Ebenfalls erhalten Sie Anregungen zur Verbesserung der Ladegeschwindigkeit Ihrer Seite. Google mag Ladezeiten bis maximal 1.5 Sekunden.

Eine weitere Website zum Testen ist: http://tools.pingdom.com/fpt/

Die wesentlichen Gründen für lange Ladezeiten sind meist:

Der Server:
Die meisten Websites arbeiten mit einem Content-Management-System und einer Datenbank, die beide Speicher brauchen. Wenn viele Anfragen gleichzeitig an den Server gestellt werden, kann dies zu einer langen Antwortzeit des Servers und Ihrer Website kommen. Grund: der Server hat viel zu tun und arbeitet nach und nach die Anfragen ab.

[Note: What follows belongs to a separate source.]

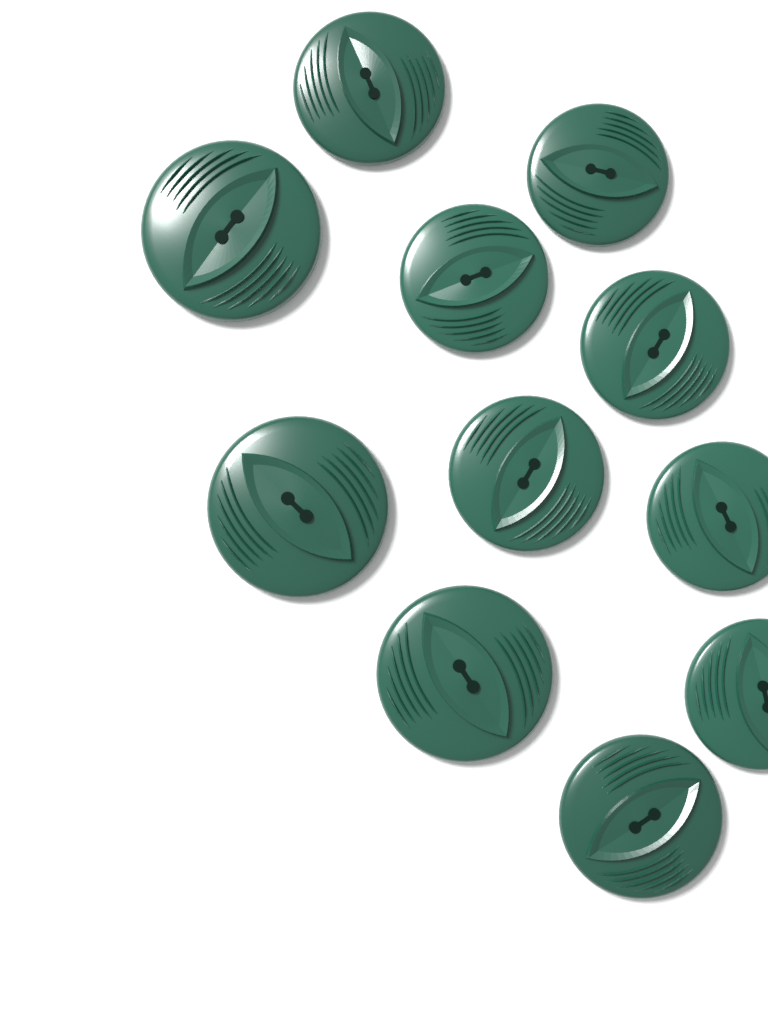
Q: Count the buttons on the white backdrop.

Hier lohnt es sich mit einem Webspace-Provider zusammenzuarbeiten, der nicht zu viele Websites auf einen Server packt bzw. die Anfragen aufgrund einer guten Konfiguration sinnvoll abarbeitet. So kann Ihre Website schnell ausgeliefert werden. Schauen Sie also einmal nach einem regionalen Provider um.

große Bilder:
Bilder, die viel Kilobyte in Anspruch nehmen: Bilder werden für das Internet im .JPG-Format komprimiert. Meist holen einfache Bildprogramme nicht genug dabei raus. Gerade diesem Punkt wird zu wenig Beachtung geschenkt. Zu Hause mit der 16.000 DSL Leitung wird die Seite ja auch schnell geladen. Aber was ist mit dem Mobiltelefon? Hier kommt es bei der Übertragung wirklich auf jedes Byte an. Es lohnt sich, die Bilder noch mal einer genauen Inspektion zu unterziehen, ob sich vielleicht hier oder da noch einige Kilobyte einsparen lassen.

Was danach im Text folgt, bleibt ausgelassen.